Reputation: 5
Suppose you import some file, and have the variables
name room# test1 test2 test3
and n observations.
The name is a name, the room number is a room number of length 3 and test1 - test3 are scored from 0 - 100.
name room# test1 test2 test3
bob 123 90 40 33
bob2 123 a 40 90
bob3 123 88 k 78
..
Now, suppose I want to find all the instances of the letter k
and replace them with a numeric value zero. How can this be done? I am doing this during the initial data step by using if then statement, i.e.
data temp;
infile = "...." ;
if test1 = k then test1=0;
if test2 = k then test2=0;
if test3 = k then test3=0;
run;
Is there a better way of doing this ?
Upvotes: 0
Views: 50
Reputation: 51621
If you are reading from a text file then use the MISSING
statement to let SAS know which letters you want it to allow you to read as meaning special missing values. So the letter A
will become special missing value .A
.
missing a k ;
data want;
input name $ room $ test1 test2 test3;
datalines;
bob 123 90 40 33
bob2 123 a 40 90
bob3 123 88 k 78
;;;;
Now if you want to convert your missing values to zero there are multiple postings on line for how to do that.
Upvotes: 0
Reputation: 63434
You can use informat
to do this. I assign .A
to A
values, which is a special missing value (it will be treated as missing, but displayed as "A" not "."). Informat is how you tell SAS what value a text string should have when read into a numeric field.
If you wanted to keep A
and K
both as "missing", by the way, you wouldn't need an informat; just missing a k;
statement which tells SAS to treat those two characters as their special missing value when encountering in a normal numeric read-in.
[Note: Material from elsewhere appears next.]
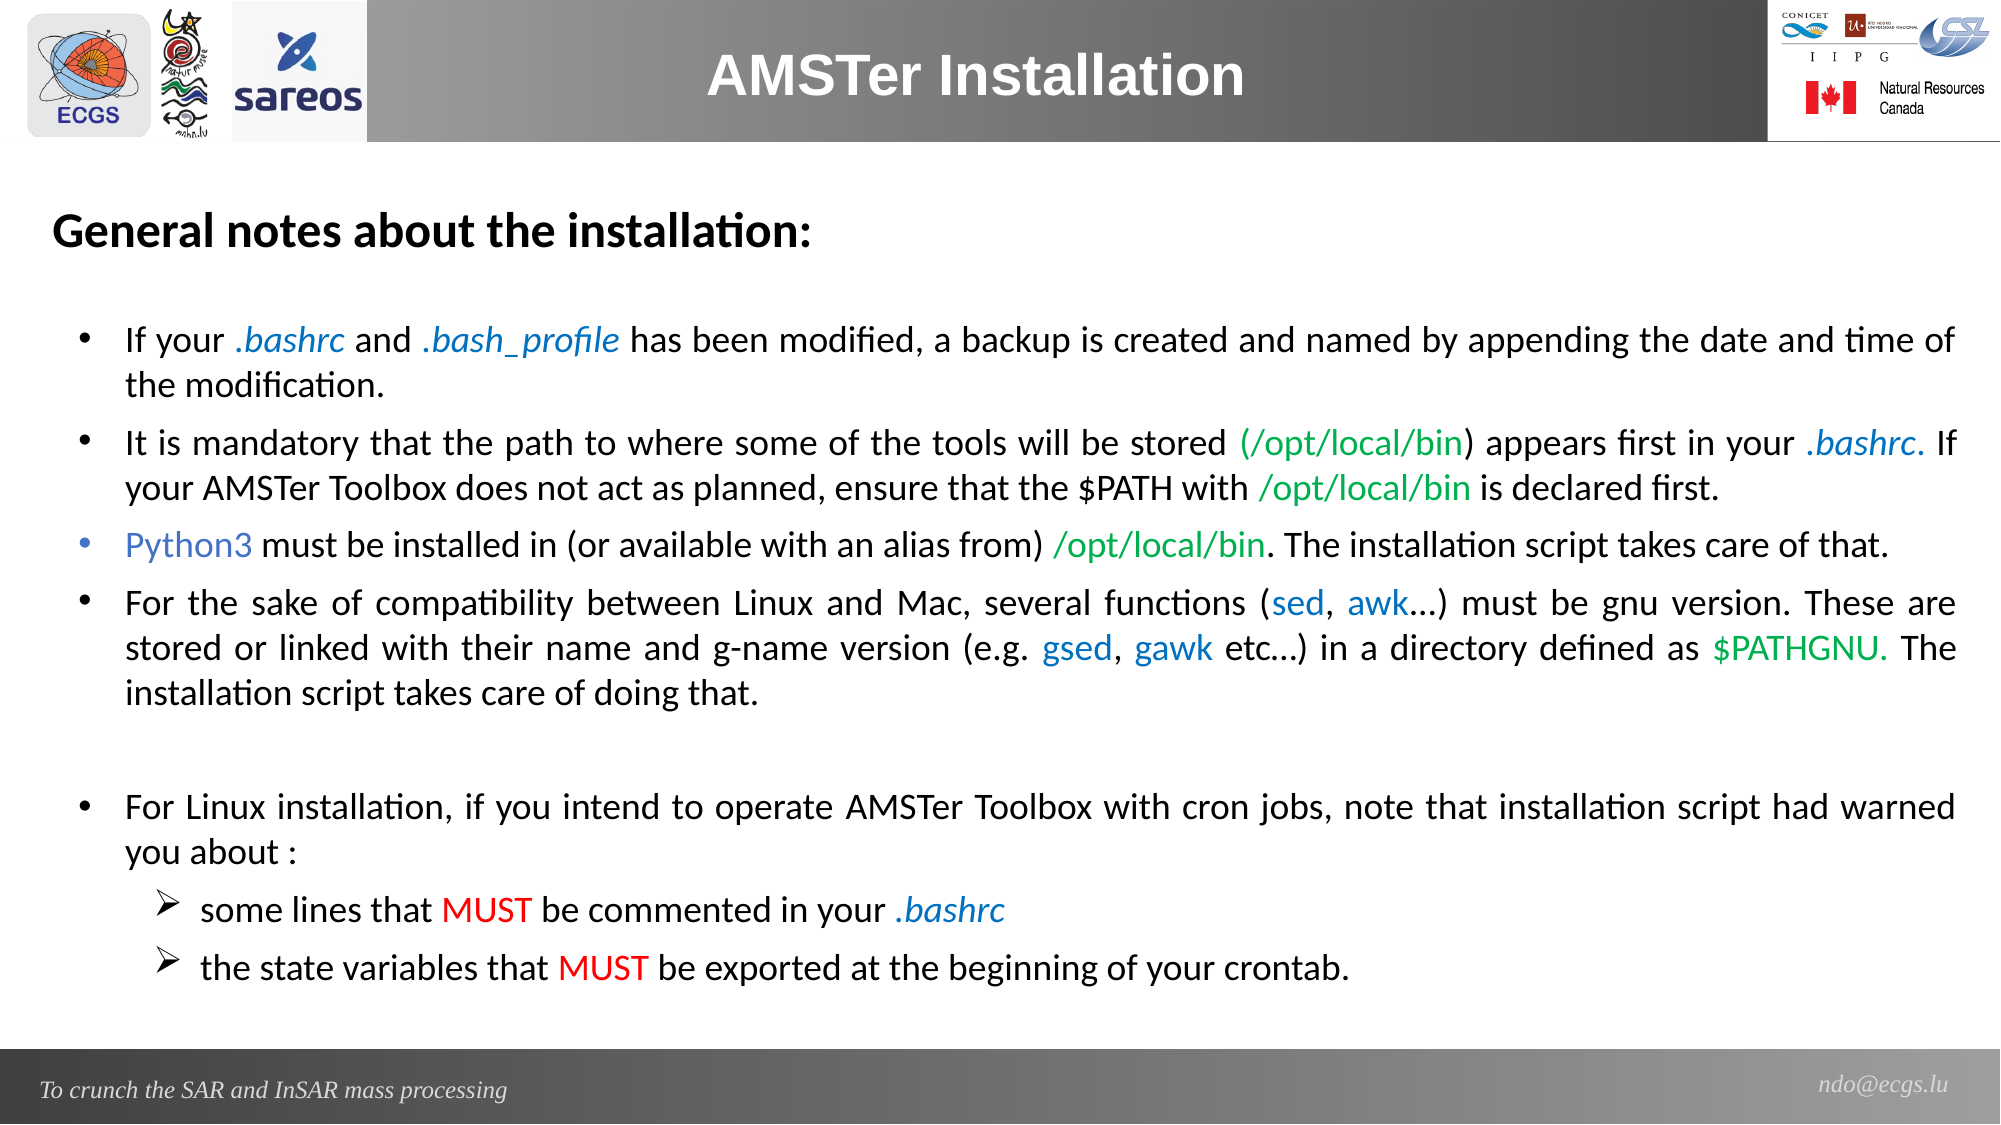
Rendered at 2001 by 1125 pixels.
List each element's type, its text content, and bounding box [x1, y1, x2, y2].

But here you need the informat to treat them properly since you want K
to be 0.
I would be tempted to suggest reading these both in as their special missing anyway, by the way, and treat the K
like 0 later on when you're computing with it - converting to 0
right away loses information.
proc format;
invalue gradei
0-100 = [3.]
'a' = .A
'k' = 0
other = .
;
quit;
data want;
informat test1-test3 gradei.;
input name $ room $ test1 test2 test3;
datalines;
bob 123 90 40 33
bob2 123 a 40 90
bob3 123 88 k 78
;;;;
run;
Upvotes: 2